我更希望,乡村能够对城市起一个示范作用。说白了,我们能不能让乡村“反攻”城市。中国这三十年来是史无前例的移山倒海。城市大规模地改变,或者说,破坏。
这是深圳的深南大道,要过这条马路不容易,我都不晓得这几个人怎么跑到中间去的。你说它不重视绿化不重视生态,可它树很多,都是新种的,但人不知道怎样用。后面这些房子大都是世界著名大师盖的,但是住在房子里的人,跟自然应该有的基本关系、妥协的空间是非常非常少的。
乡村变成唯一剩下来,比较容易理解的一种景观。它能够让我们跟自然产生比较具体的关系,能够让尺度留下来——因为村子的房子就这么大嘛,不是那个40层的高楼,没有人的尺度。
房子到房子之间的中介空间,在乡村还可能找到,在城市已经找不到了。如果我们在乡村学会了做这些事情,能不能把这样的技能、这样的感知、这样的过程带到城市里面来。在城市里的大房子跟大房子中间建立一些有意义的空间,让点跟点连成线,虽然不可能变成一个面,但是可以变成一个网络,让我们在新的生活中找到一些大家共享的叙事空间。
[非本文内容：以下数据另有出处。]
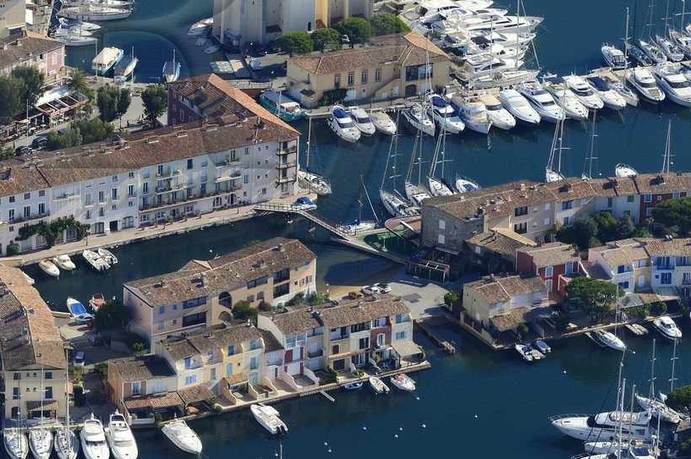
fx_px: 4583
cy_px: 31
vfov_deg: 5.7
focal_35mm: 239
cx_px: 47
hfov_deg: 8.6
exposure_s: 1/1250
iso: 800
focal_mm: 122
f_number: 10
在香港我们还可以做一些其他事情。这是最近我在观塘盖的一个亭子。我们把这个展览亭变成开放的,观塘附近的白领蓝领、叔叔婆婆中午都喜欢去那边吃便当、看手机,亭子变成了一个公共空间。小尺度、比较能够参与的东西,还是能够改变我们的居住环境的。
下面是我自己做的一些学校设计,我称之为“都市合院主义”。说来说去我想做的就是在高层学校里面,保持院落,保持平台。比如,在一个八层楼的学校建筑里,同学们只要上一层下一层就可以去到户外的空间,让人跟自然的关系不是一分为二,不是里面有冷气外面没有,而是有更多的协商、协调。
最后一张是我15年前在台湾9•21地震以后盖的一个小学——中坑国小。这个小学是村子的一部分,它是村子的公共空间。盖这所小学的过程中,所有的村民都参与了。地震以后房子倒了,但树留了下来,树可以把这些村民联系起来,从过去,到现在,到未来。
希望我们能够用这样的乡村策略,慢慢地改变我们的城市,修补我们的城市。